All our staff have the good fortune to work for Everton Football Club but it does mean long hours beyond many ‘regular’ jobs. Hosting, promoting, selling, previewing and reporting on two games per week, week-in, week-out is an incredible workload. They do it exceptionally well.
The Ticket Office has copped for some flak recently allocating insufficient Standard Liege tickets to the thousands of fans wanting to support the team in Belgium.
Our aim at the start of the allocation process is to be fair. What’s fair isn’t as straightforward as it might sound but we try to reward our most loyal fans – and season ticket holders who travel away on a regular basis are top of that list.
But, besides the away travelling season ticket holder consider the following list of legitimate ticket claimants - the man who can’t afford a season ticket and buys match by match but never misses, the Dixie Dean member – an Evertonian who spends £25,000 per year bringing his family to Goodison, the shareholder who owns a stake in the Club, the sponsor who’s business is putting hundreds of thousands of pounds into the Club, the player’s family who want to watch him play in Europe, Everton staff who work 60+ hours per week for the Club, supporters’ clubs who organise fans and travel the country watching us. All of these groups, and probably others, have a strong claim on tickets.
On balance, and in the face of a ‘no-win’ task, I think we’re fair.

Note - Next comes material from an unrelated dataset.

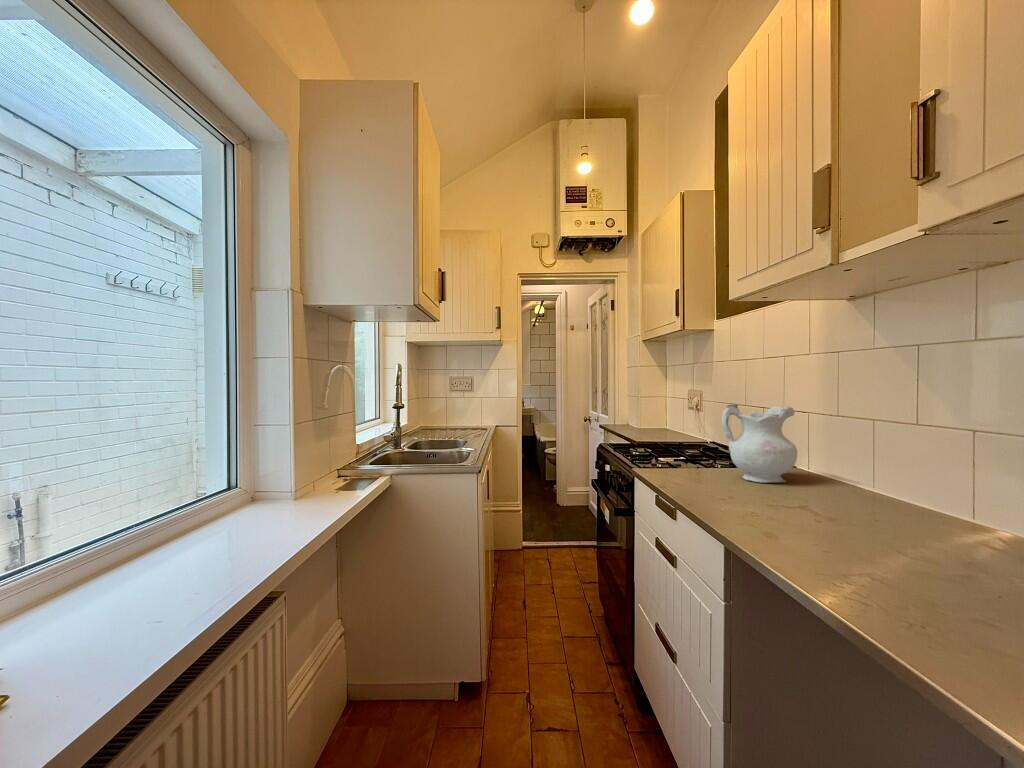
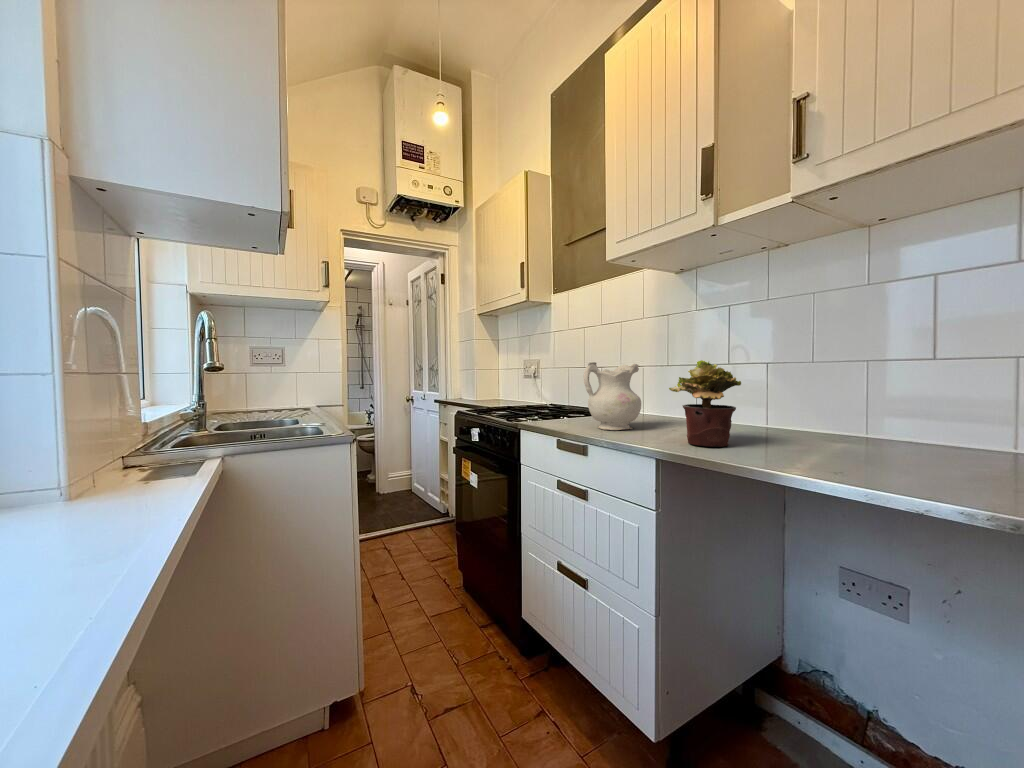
potted plant: none [813,411,915,522] -> present [669,360,741,447]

Finally, my highlight of the past few days was two hours away from the desk watching the Arts2U/John Keith, Dixie Dean play. Congratulations to everyone involved in bringing it to life.

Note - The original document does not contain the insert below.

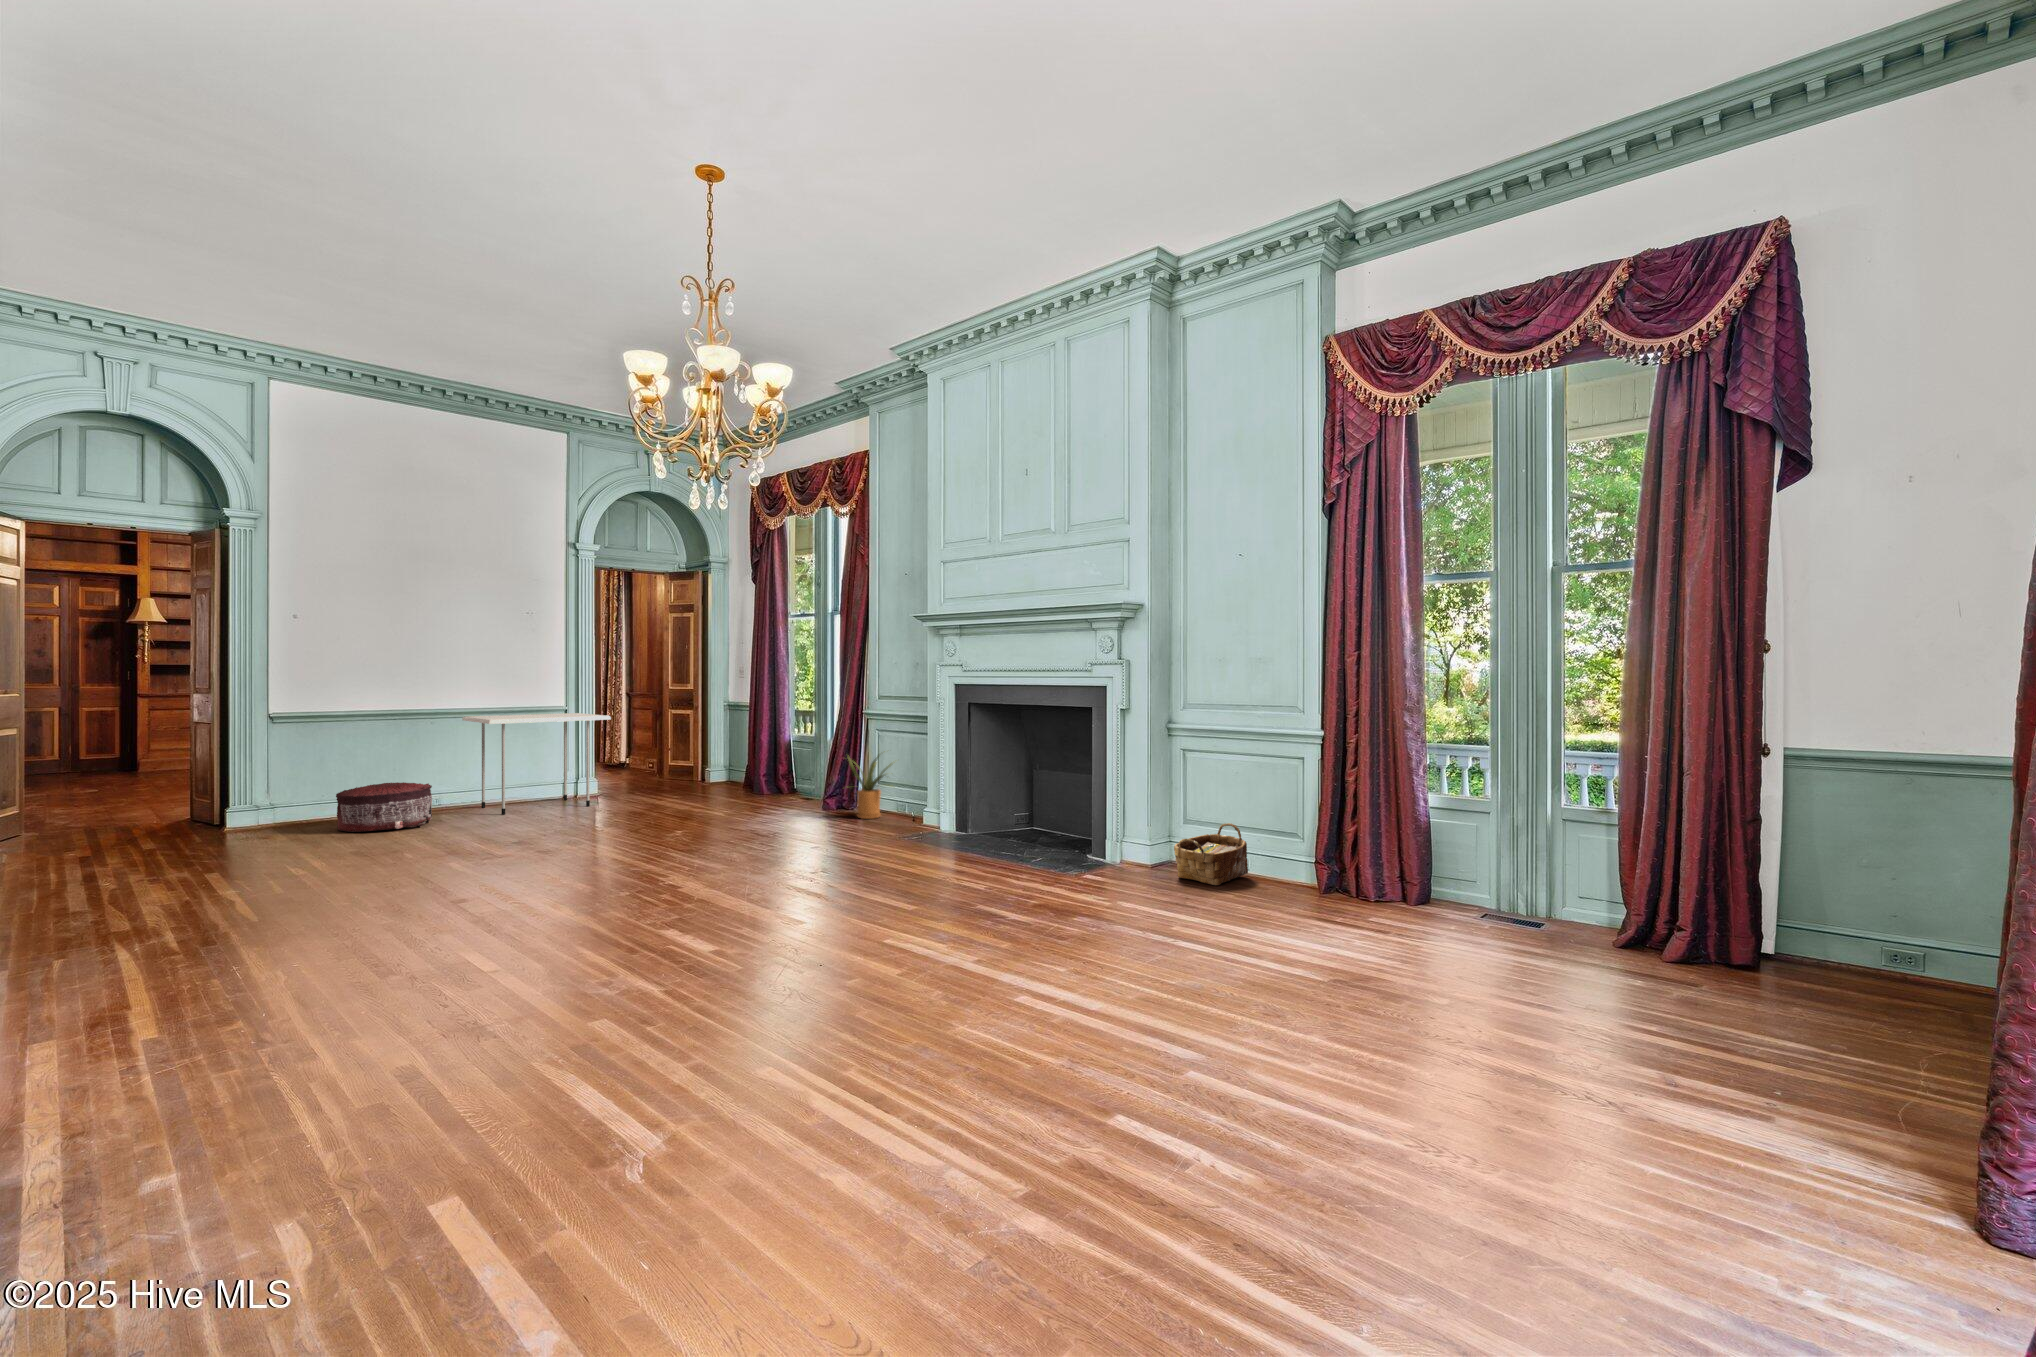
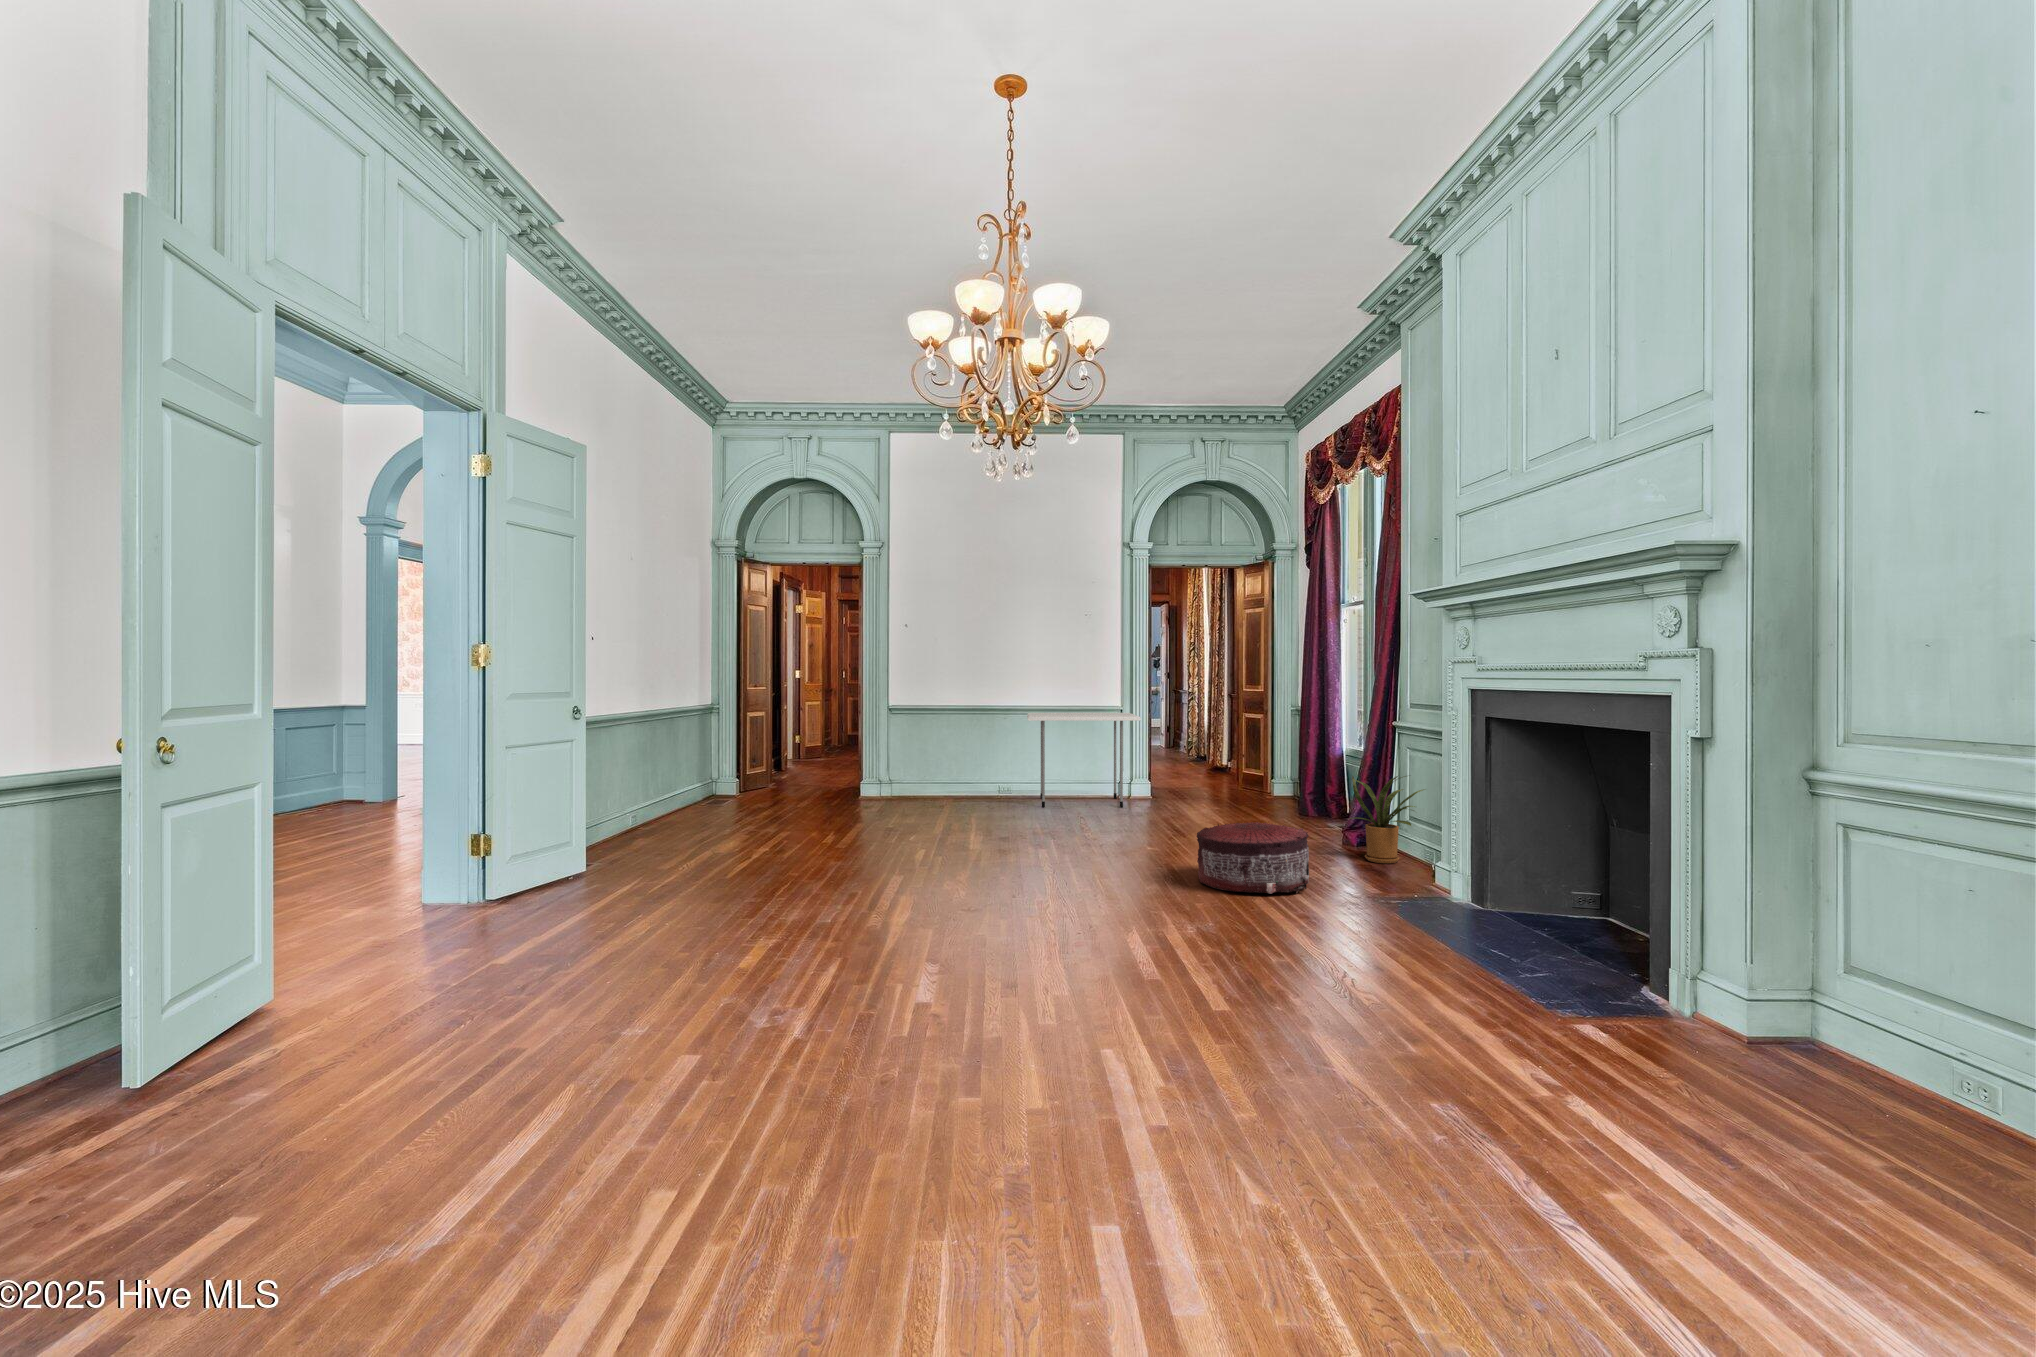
pouf: present [336,782,432,832] -> present [1197,822,1309,894]
woven basket: present [1174,823,1248,885] -> none [1770,995,1989,1129]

I had the privilege of sitting next to Lena Roberts, who I’ve met on two or three previous occasions. Lena’s 95-years-old, a great Evertonian, a lovely lady and, incredibly, as I watched the footage from what seems like ‘another world’, I noted Lena’s only six years younger than Dixie – and probably there, somewhere, in the famous old pictures.
Along with about 150 school children, I thoroughly enjoyed an inspiring and emotional play. Proud to be blue!